Collected data entries:
********
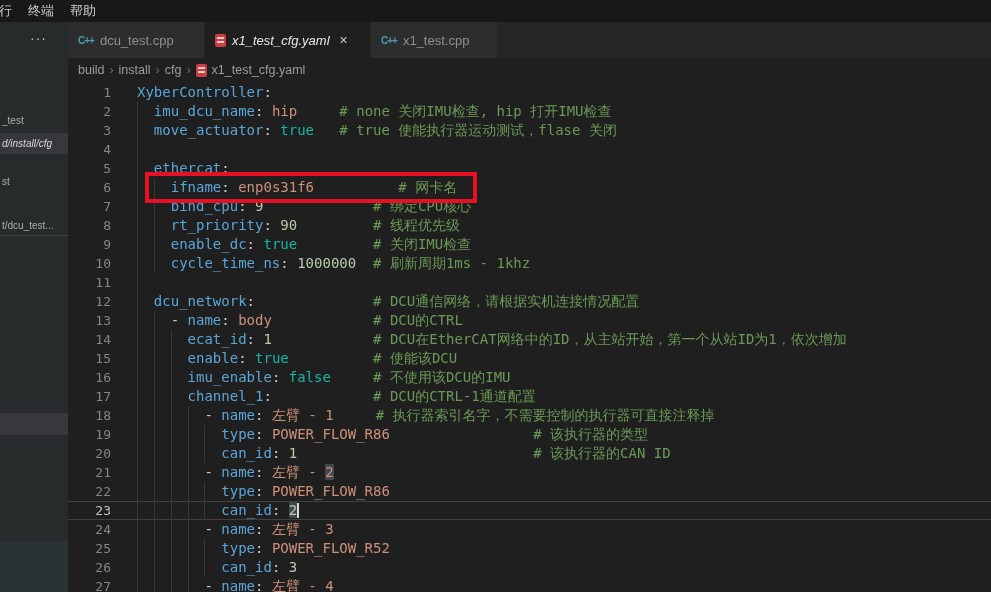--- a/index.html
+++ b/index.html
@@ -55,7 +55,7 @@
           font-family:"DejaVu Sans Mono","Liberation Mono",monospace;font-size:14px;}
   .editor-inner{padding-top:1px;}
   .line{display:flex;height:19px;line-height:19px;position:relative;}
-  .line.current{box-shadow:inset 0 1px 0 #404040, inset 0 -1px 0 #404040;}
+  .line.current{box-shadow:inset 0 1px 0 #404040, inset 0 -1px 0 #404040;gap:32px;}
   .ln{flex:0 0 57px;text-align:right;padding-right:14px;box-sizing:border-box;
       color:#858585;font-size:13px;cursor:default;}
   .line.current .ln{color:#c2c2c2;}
********
Instructions to follow:
Search the entries for "color" and show every line that has it.

Task solution:
       color:#858585;font-size:13px;cursor:default;}
   .line.current .ln{color:#c2c2c2;}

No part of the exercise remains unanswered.